=== Data to process ===
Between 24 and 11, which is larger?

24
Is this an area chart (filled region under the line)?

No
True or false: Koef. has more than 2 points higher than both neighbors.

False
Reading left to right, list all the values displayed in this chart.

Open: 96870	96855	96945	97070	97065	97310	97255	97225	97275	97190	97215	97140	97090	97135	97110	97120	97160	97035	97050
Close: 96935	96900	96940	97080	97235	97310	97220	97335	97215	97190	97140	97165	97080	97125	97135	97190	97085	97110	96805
...
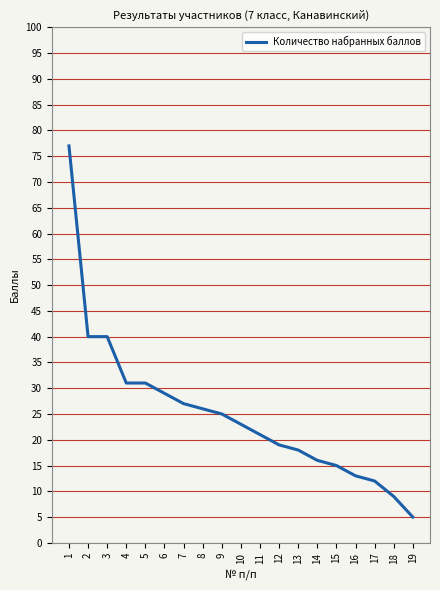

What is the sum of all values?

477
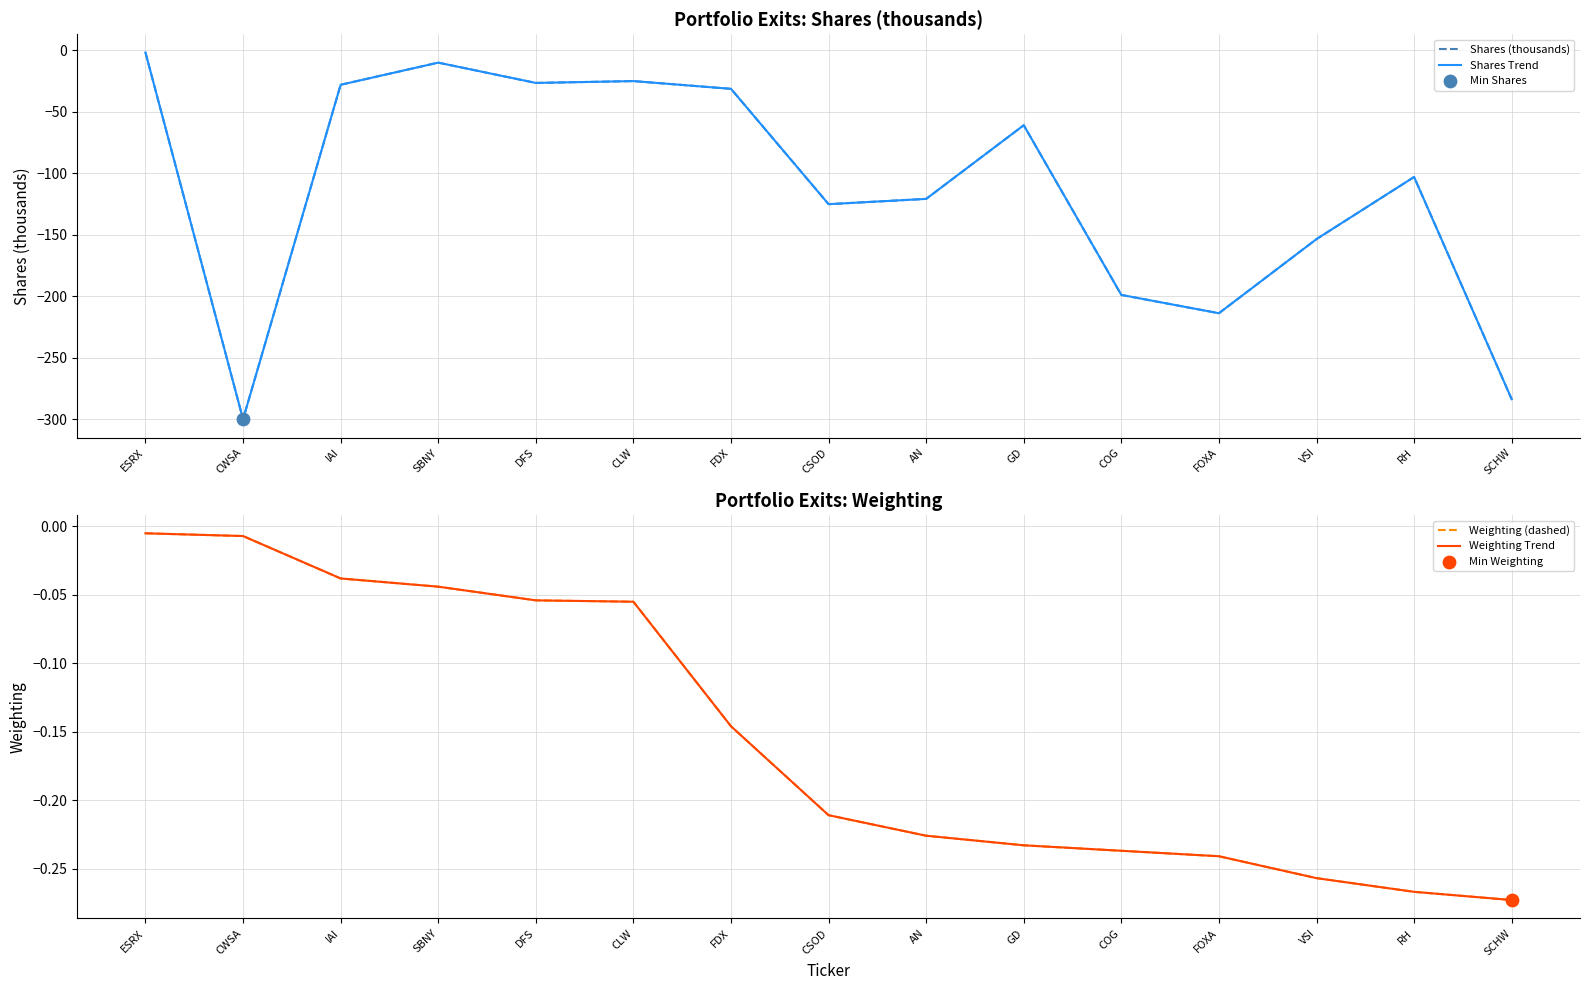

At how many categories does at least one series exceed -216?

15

=== Action item ===
Recast the lines of the listing above as a Markdown table, starting with the line containing "Between 24 and 11, which is larger?" and going on through the line containing "Reading left to", with the columns Row and Line, omitting blank lines.

=== Worked solution ===
| Row | Line |
|---|---|
| 1 | Between 24 and 11, which is larger? |
| 2 | 24 |
| 3 | Is this an area chart (filled region under the line)? |
| 4 | No |
| 5 | True or false: Koef. has more than 2 points higher than both neighbors. |
| 6 | False |
| 7 | Reading left to right, list all the values displayed in this chart. |